“不过是荒谬无聊的暗示。”
“当然。”考克瑞尔警探欣然赞同道,“我猜她是想暗示:如果向她扑过去的是她的情人,紧接着灯光熄灭了,那么这位先生接下来要做的,怎么也不像是立刻离开这位女士,跳窗而逃——因为据说这位女士骄傲得很。但假如果真如此,假设盛怒的丈夫冲进房间,发现只剩她一个人,于是弯下身,趁她来不及起身,就勒死了她——他的父亲更不可能将我们的注意力引向这个细节。那么为什么提到‘他弯腰看着她’呢?”
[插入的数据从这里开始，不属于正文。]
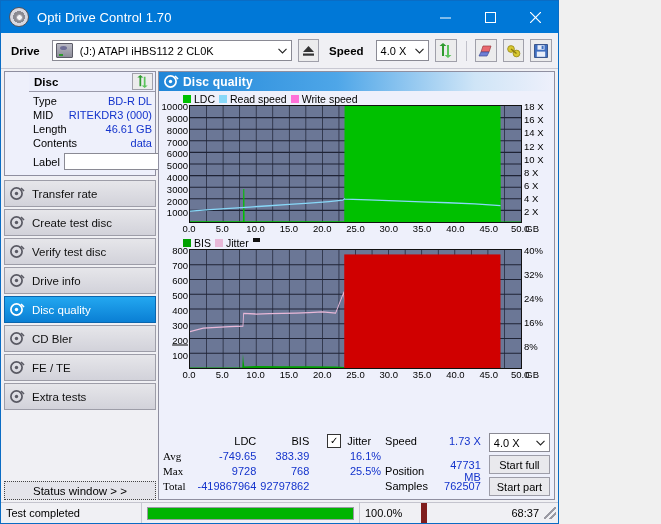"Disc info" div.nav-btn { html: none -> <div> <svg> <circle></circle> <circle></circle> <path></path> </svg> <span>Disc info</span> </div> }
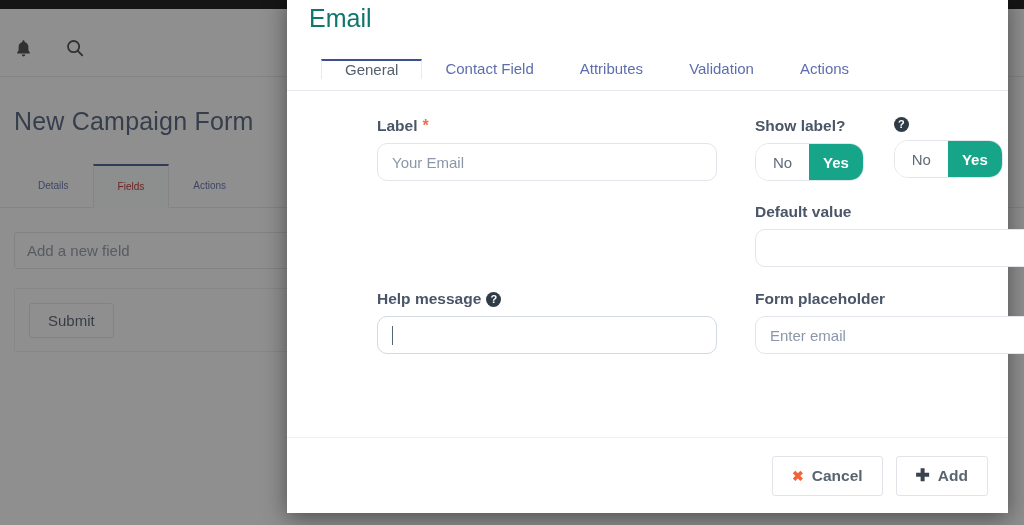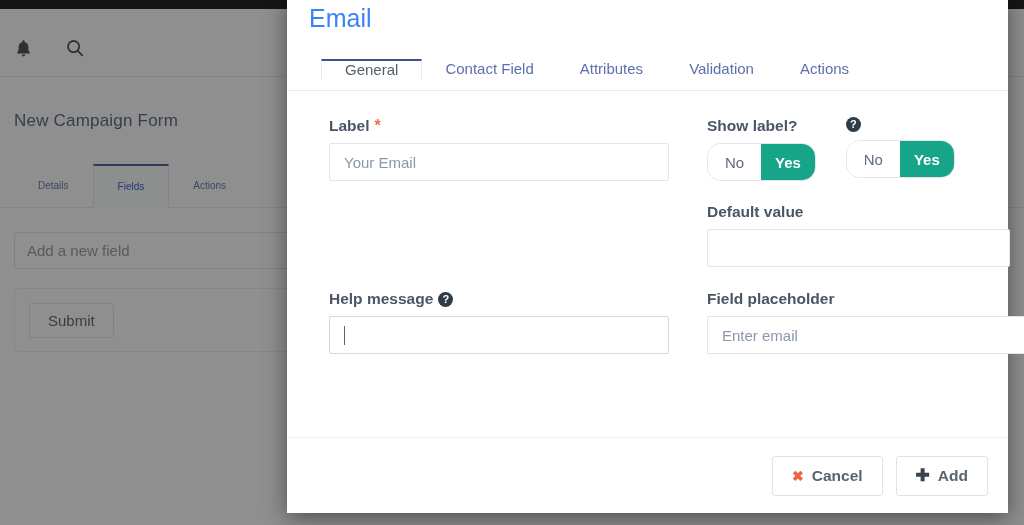"Email" .modal-title { color: #3b82f6 -> #0f766e }
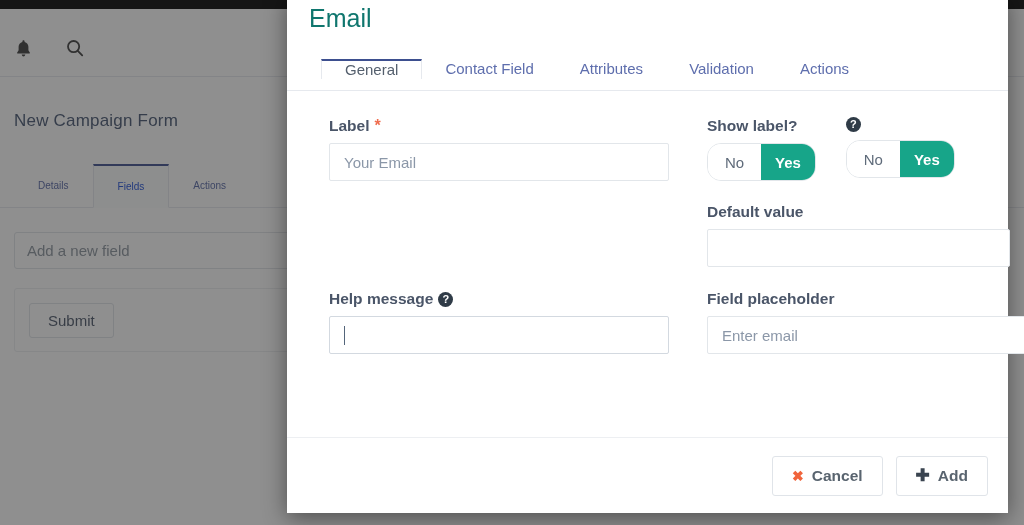"New Campaign Form" .page-title { font-size: 17px -> 25px }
“确实如此。非常精彩。”老人说道。魔术师手里只剩下亲切赞赏这张牌了。
“可她的故事达到了预期的效果。”
“仍然在拖延时间,就在我要求他们卸妆之前。他们做梦都没想到,我把詹姆斯·德拉贡带回警察局,这样一来,我浪费了更多时间。”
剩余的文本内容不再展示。